The excise tax on general aviation, to fund airports, is a trust-fund tax.

== Liability ==
A trust-fund tax has the special characteristic that if it is owed by a business entity such as a corporation or LLC, the management of the business entity can be held personally liable for payment of the tax if the entity fails to do so.

The presumption is that the entity was supposed to withhold employee-owed payroll taxes or customer-owed sales taxes, and set those funds aside from the general funds of the entity, and not allow those funds to be spent for any purpose except payment of the trust-fund tax. Thus, in effect, failing to pay a trust-fund tax is considered the equivalent of management embezzling the funds that were due, and being personally liable for non-payment. Additionally, an employee with authority to sign checks for a business can also be held liable for non-payment of trust-fund taxes if they knew or should have known the business was liable for the tax, even if the business' owner instructed them not to pay the tax.

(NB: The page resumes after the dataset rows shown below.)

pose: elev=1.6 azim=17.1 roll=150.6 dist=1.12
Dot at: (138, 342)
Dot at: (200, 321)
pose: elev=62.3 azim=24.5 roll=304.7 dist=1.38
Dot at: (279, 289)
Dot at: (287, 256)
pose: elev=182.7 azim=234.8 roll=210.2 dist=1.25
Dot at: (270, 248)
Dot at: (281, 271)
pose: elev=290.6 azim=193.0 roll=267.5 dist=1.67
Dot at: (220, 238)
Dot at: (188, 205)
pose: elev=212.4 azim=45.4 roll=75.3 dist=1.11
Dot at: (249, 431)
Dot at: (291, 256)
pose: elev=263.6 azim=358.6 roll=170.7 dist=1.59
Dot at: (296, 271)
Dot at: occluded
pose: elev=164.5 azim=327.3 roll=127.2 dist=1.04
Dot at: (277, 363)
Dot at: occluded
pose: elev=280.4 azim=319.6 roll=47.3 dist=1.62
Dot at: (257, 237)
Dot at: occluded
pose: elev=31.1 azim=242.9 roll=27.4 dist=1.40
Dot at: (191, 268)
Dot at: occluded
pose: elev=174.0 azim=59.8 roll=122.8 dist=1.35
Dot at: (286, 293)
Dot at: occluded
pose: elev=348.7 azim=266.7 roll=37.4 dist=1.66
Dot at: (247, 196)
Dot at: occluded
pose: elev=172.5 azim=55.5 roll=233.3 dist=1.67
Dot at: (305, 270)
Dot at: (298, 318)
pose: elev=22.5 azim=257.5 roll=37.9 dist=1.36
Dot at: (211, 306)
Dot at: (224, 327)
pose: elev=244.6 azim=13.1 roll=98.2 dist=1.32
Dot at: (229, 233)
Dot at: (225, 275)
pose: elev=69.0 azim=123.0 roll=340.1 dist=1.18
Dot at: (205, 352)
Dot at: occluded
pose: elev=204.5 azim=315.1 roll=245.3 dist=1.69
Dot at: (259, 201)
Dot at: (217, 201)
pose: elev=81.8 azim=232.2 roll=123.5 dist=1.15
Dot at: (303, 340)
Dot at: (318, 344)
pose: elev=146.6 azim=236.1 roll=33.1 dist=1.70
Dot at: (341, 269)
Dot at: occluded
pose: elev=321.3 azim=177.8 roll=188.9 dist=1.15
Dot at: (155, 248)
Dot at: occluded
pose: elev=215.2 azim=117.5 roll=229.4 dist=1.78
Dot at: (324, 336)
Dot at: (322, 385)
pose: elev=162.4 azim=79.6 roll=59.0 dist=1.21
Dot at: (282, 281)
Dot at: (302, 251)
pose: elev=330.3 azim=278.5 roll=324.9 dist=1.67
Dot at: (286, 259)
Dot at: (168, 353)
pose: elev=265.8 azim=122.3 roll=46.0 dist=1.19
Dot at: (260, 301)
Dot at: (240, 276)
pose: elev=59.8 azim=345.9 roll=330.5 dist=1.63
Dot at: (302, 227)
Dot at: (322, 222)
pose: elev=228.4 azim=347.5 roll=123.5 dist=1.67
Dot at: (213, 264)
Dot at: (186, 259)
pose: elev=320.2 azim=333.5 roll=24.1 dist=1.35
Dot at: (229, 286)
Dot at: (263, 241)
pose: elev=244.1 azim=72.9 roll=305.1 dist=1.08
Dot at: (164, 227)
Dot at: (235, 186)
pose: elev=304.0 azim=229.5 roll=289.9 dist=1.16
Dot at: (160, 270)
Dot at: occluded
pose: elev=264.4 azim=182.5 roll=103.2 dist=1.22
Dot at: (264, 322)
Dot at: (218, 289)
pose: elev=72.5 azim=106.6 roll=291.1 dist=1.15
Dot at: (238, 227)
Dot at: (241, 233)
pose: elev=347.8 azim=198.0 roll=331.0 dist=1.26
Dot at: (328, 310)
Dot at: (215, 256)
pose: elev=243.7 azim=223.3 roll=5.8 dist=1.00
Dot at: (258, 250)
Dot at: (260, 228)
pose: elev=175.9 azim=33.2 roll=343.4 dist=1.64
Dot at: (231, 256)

Note that the prime characteristic of a tax being considered a trust-fund tax is that it was collected (or was supposed to be collected) from a third party, and failure to pay a trust fund tax by an entity allows the taxing authority to optionally look to the managers, responsible employees and potentially owners of the entity for the unpaid taxes.

For example, if a corporation goes bankrupt, owing $100,000 in income tax, the managers of a business entity (corporation, limited liability company, etc.) have no personal liability for this tax (it is owed by the entity on its own), but if it owed $500 in sales taxes the government to whom it is due can go after management as a personal liability for the tax (the entity was supposed to collect the tax in trust for that government, segregate the funds until due and pay it).

In some cases non-payment of trust fund taxes can be more serious than non-payment of income or other taxes. In California, for example, it is a misdemeanor for the management of a business entity to willfully fail to remit trust-fund taxes such as any withholding from an employee's wages made pursuant to a state or local law, and if the amount of tax due exceeds $500 the class of crime becomes a felony. On the other hand, income tax evasion is punishable with a fine and/or imprisonment. The IRS can assess penalties as well.